3479 Jon Olav Hauglid	2011-01-10
      Bug #53322 deadlock with FLUSH TABLES WITH READ LOCK and DROP FUNCTION
      
      This deadlock could occur between two connections if one connection
      first locked the mysql.func table (using either FLUSH TABLES WITH 
      READ LOCK or LOCK TABLE mysql.func WRITE). If the second connection
      then tried to either CREATE or DROP an UDF function, a deadlock would
      occur when the first connection tried to use an UDF function.
      
      The reason for the deadlock was the way the THR_LOCK_udf rwlock was
      used in the UDF handling code.
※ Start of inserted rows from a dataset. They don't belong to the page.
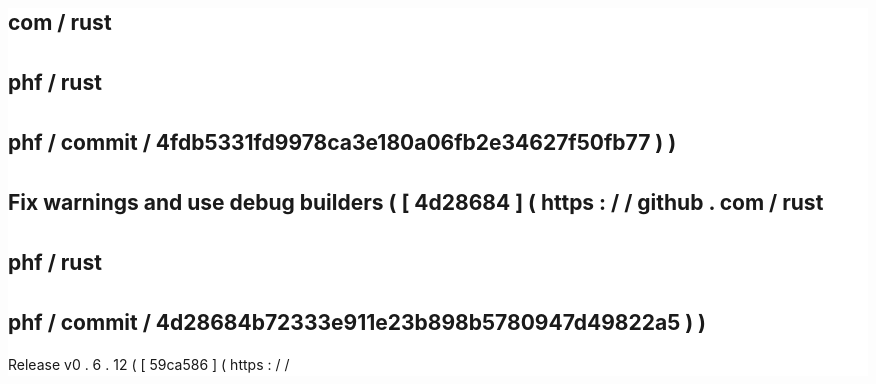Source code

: com
/
rust
-
phf
/
rust
-
phf
/
commit
/
4fdb5331fd9978ca3e180a06fb2e34627f50fb77
)
)
-
Fix
warnings
and
use
debug
builders
(
[
4d28684
]
(
https
:
/
/
github
.
com
/
rust
-
phf
/
rust
-
phf
/
commit
/
4d28684b72333e911e23b898b5780947d49822a5
)
)
-
Release
v0
.
6
.
12
(
[
59ca586
]
(
https
:
/
/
For CREATE or DROP FUNCTION (UDF),
      THR_LOCK_udf was write locked before mysql.func was locked and opened.
      This meant that another connection first locking mysql.func and later
      using an UDF function (and thus locking THR_LOCK_udf), could cause
      a deadlock.
      
      This patch fixes the problem by changing the CREATE and DROP FUNCTION
      (UDF) implementation to open mysql.func before locking THR_LOCK_udf.
      
      Test case added to udf.test.
[10 Jan 2011 16:28] Bugs System
Pushed into mysql-trunk 5.6.2 (revid:jon.hauglid@oracle.com-20110110162745-631sf4i0orwehwfr) (version source revid:jon.hauglid@oracle.com-20110110162745-631sf4i0orwehwfr) (merge vers: 5.6.2) (pib:24)
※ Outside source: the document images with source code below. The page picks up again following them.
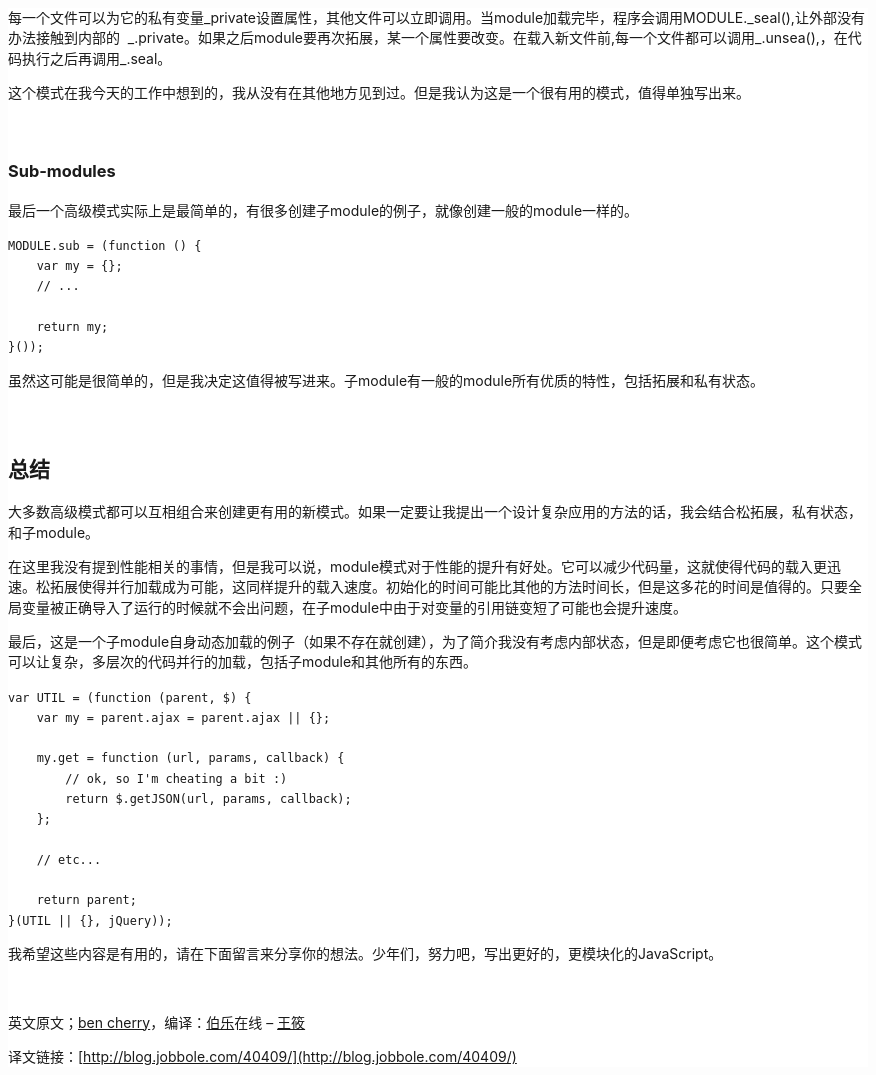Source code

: 每一个文件可以为它的私有变量\_private设置属性，其他文件可以立即调用。当module加载完毕，程序会调用MODULE.\_seal(),让外部没有办法接触到内部的  \_.private。如果之后module要再次拓展，某一个属性要改变。在载入新文件前,每一个文件都可以调用\_.unsea(),，在代码执行之后再调用\_.seal。

这个模式在我今天的工作中想到的，我从没有在其他地方见到过。但是我认为这是一个很有用的模式，值得单独写出来。

 

### Sub-modules

最后一个高级模式实际上是最简单的，有很多创建子module的例子，就像创建一般的module一样的。

    MODULE.sub = (function () {
        var my = {};
        // ...

        return my;
    }());

虽然这可能是很简单的，但是我决定这值得被写进来。子module有一般的module所有优质的特性，包括拓展和私有状态。

 

总结
----

大多数高级模式都可以互相组合来创建更有用的新模式。如果一定要让我提出一个设计复杂应用的方法的话，我会结合松拓展，私有状态，和子module。

在这里我没有提到性能相关的事情，但是我可以说，module模式对于性能的提升有好处。它可以减少代码量，这就使得代码的载入更迅速。松拓展使得并行加载成为可能，这同样提升的载入速度。初始化的时间可能比其他的方法时间长，但是这多花的时间是值得的。只要全局变量被正确导入了运行的时候就不会出问题，在子module中由于对变量的引用链变短了可能也会提升速度。

最后，这是一个子module自身动态加载的例子（如果不存在就创建），为了简介我没有考虑内部状态，但是即便考虑它也很简单。这个模式可以让复杂，多层次的代码并行的加载，包括子module和其他所有的东西。

    var UTIL = (function (parent, $) {
        var my = parent.ajax = parent.ajax || {};

        my.get = function (url, params, callback) {
            // ok, so I'm cheating a bit :)
            return $.getJSON(url, params, callback);
        };

        // etc...

        return parent;
    }(UTIL || {}, jQuery));

我希望这些内容是有用的，请在下面留言来分享你的想法。少年们，努力吧，写出更好的，更模块化的JavaScript。

 

英文原文；[ben cherry](http://www.adequatelygood.com/JavaScript-Module-Pattern-In-Depth.html)，编译：[伯乐](http://www.jobbole.com "伯乐在线")在线 – [王筱](http://blog.jobbole.com/author/%e7%8e%8b%e7%ad%b1/)

译文链接：[http://blog.jobbole.com/40409/](http://blog.jobbole.com/40409/)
[20 Jan 2011 19:34] Paul DuBois
Noted in 5.6.2 changelog.

If one connection locked the mysql.func table using either FLUSH
TABLES WITH READ LOCK or LOCK TABLE mysql.func WRITE and a second
connection tried to either create or drop a UDF function, a deadlock
occurred when the first connection tried to use a UDF function.